I was raised in an abusive home with an alcoholic father, a mother who worked over 60 hours per week to provide for us, and an autistic older brother. On top of that, we were the only non-LDS family in our Salt Lake City neighborhood. Some of my earliest memories were watching parents come out and grab their children when my brother and I stepped outside to play. At school, some of the kids would gossip about what their parents had to say about my family.
My mother is an amazing person and was raised in a Christian church. I knew the basics, but I never had a relationship with Christ. I was fully convinced God did exist, but He apparently didn’t want anything to do with me or my family. Questions plagued me. Why did I get thrown into a family like mine? Why was I given an alcoholic father? Why did I have to work at 15 years old to help my mother provide for our family? Why did God let all this happen?
Instead of finding answers to my questions, I did what any outcast kid does — rebel. I became heavily involved in Straight Edge, a movement whose adherents partake in a lifestyle that abstains from alcohol, smoking and drugs of any kind — yet is also one of the most violent gangs in America. In addition, I personally chose to abstain from caffeine, medications and pre-marital sex. But within a year, I was listed in Salt Lake County’s active gang list.
Along with being Straight Edge, I started a band that became very successful. It controlled all of my time, eventually becoming my god. Music gave me fulfillment and happiness, for a time, but the responsibility of leading and touring was soon accompanied by lack of sleep, depression, stress and anxiety. I began to wonder if all the “success” was worthwhile.
One night at a concert, a young boy came up to me in tears, telling me that a certain song made him think twice about committing suicide. On several occasions, kids would thank me for the impact God had on their lives. God? What did God ever want with me? If God was moving in other people’s lives, why wasn’t He was moving in mine? I couldn’t see it at the time, but God WAS there, He DID care, and He’d been pursuing me all along!

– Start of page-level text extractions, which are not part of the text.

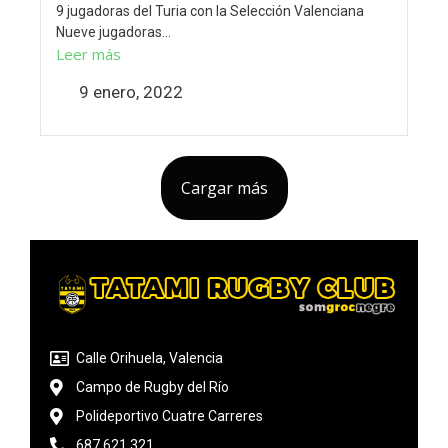
9 jugadoras del Turia con la Selección Valenciana
Nueve jugadoras...
Leer más
9 enero, 2022
Cargar más
Calle Orihuela, Valencia
Campo de Rugby del Río
Polideportivo Cuatre Carreres
687 621 321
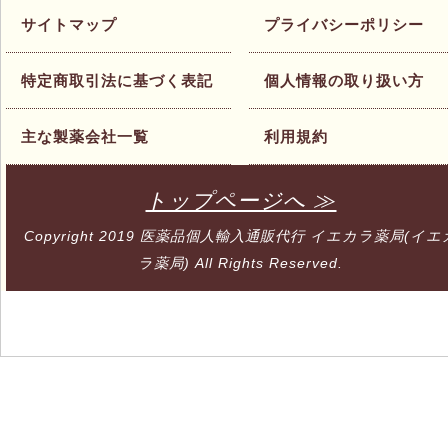
サイトマップ
プライバシーポリシー
特定商取引法に基づく表記
個人情報の取り扱い方
主な製薬会社一覧
利用規約
トップページへ ≫
Copyright 2019
医薬品個人輸入通販代行 イエカラ薬局(イエ
ラ薬局)
All Rights Reserved.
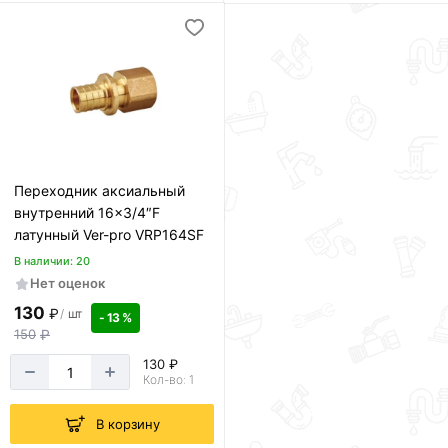
Переходник аксиальный
внутренний 16×3/4″F
латунный Ver-pro VRP164SF
В наличии: 20
Нет оценок
130
₽
/
шт
- 13 %
150
₽
130 ₽
Кол-во: 1
В корзину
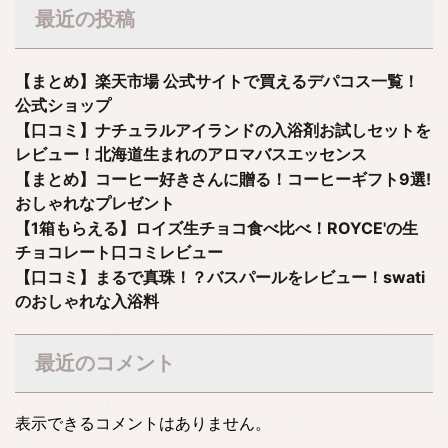
最近の投稿
【まとめ】楽天市場 公式サイトで買えるデパコス一覧！
公式ショップ
【口コミ】ナチュラルアイランドの入浴剤お試しセットを
レビュー！北海道生まれのアロマバスエッセンス
【まとめ】コーヒー好きさんに贈る！コーヒーギフト9選!
おしゃれなプレゼント
【1箱もらえる】ロイズ生チョコ食べ比べ！ROYCE'の生
チョコレート口コミレビュー
【口コミ】まるで真珠！？バスパールをレビュー！swati
のおしゃれな入浴料
最近のコメント
表示できるコメントはありません。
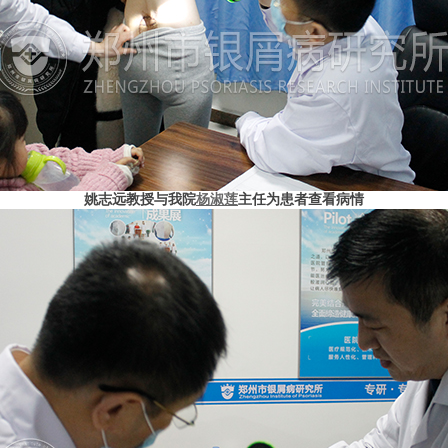
姚志远教授与我院
杨淑莲
主任为患者查看病情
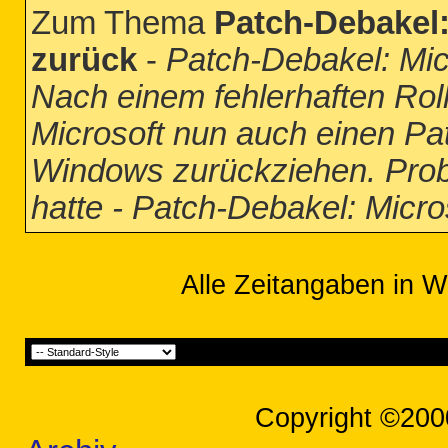
Zum Thema
Patch-Debakel:
zurück
-
Patch-Debakel: Mic
Nach einem fehlerhaften Ro
Microsoft nun auch einen Patc
Windows zurückziehen. Pro
hatte - Patch-Debakel: Micro
Alle Zeitangaben in W
Copyright ©200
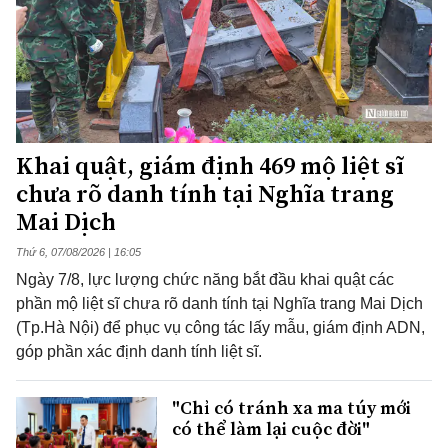
Khai quật, giám định 469 mộ liệt sĩ
chưa rõ danh tính tại Nghĩa trang
Mai Dịch
Thứ 6, 07/08/2026 | 16:05
Ngày 7/8, lực lượng chức năng bắt đầu khai quật các
phần mộ liệt sĩ chưa rõ danh tính tại Nghĩa trang Mai Dịch
(Tp.Hà Nội) để phục vụ công tác lấy mẫu, giám định ADN,
góp phần xác định danh tính liệt sĩ.
"Chỉ có tránh xa ma túy mới
có thể làm lại cuộc đời"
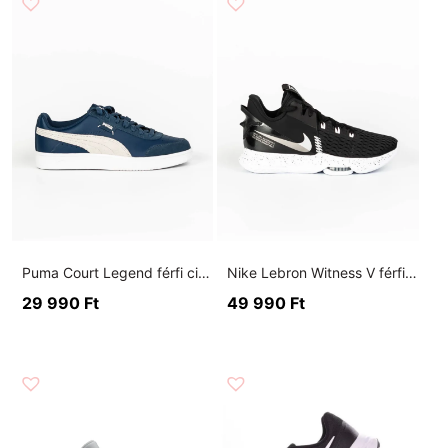
Puma Court Legend férfi cipő
Nike Lebron Witness V férfi cipő
29 990
Ft
49 990
Ft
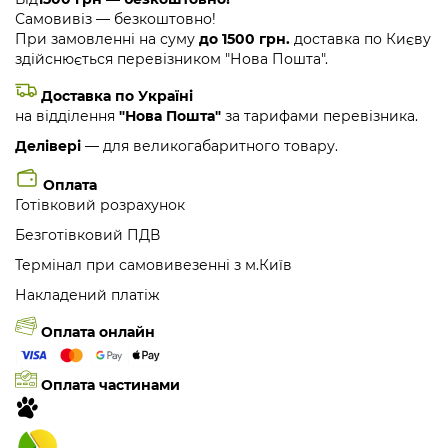
Самовивіз — безкоштовно!
При замовленні на суму
до 1500 грн.
доставка по Києву
здійснюється перевізником "Нова Пошта".
Доставка по Україні
на відділення
"Нова Пошта"
за тарифами перевізника.
Делівері
— для великогабаритного товару.
Оплата
Готівковий розрахунок
Безготівковий ПДВ
Термінал при самовивезенні з м.Київ
Накладений платіж
Оплата онлайн
Оплата частинами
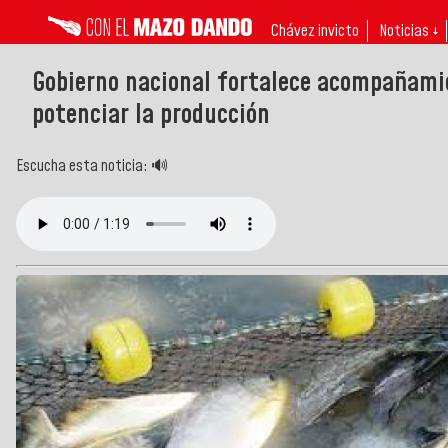
Chávez invicto
Noticias ↓
Gobierno nacional fortalece acompañamie
potenciar la producción
Escucha esta noticia: 🔊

I came to The Rock as a joke one Saturday in the winter of 2006. Yet I didn’t feel like I was at church. I actually felt comfortable. All the band’s songs were praising Jesus, and the pastor spoke only about Christ and His ways. I instantly felt like God put His hand on me for the first time.
Something had sparked inside of me, so I started attending church more frequently and becoming more involved. I was meeting new people who cared about who I was as a person, not the person I was when on stage. I learned more about Jesus Christ, and my heart broke for Him. I realized everything I was pouring my heart into had no real purpose, and it was then that I asked Christ to come into my heart. I said, “Jesus, if You’re really who You say You are, then please take away everything that has kept me from You for so long.” And He did exactly that!
I have never looked back. God has done so much more in my life than I ever imagined! Now I find more joy in playing music for my church than I ever did performing for thousands across the country. I find peace going to small groups, learning, and teaching at Bible studies. I even love pushing a broom across the floor at church when needed! I wouldn’t trade it for the world.
Jesus Christ is my Redeemer. He brings me joy because I know how much He loves me. He took my place on a cross and died a death I should have died. He conquered the grave so I can be with Him forever. I didn’t earn it — and I definitely don’t deserve it — but I humbly accept it. I’m hopeless without Him.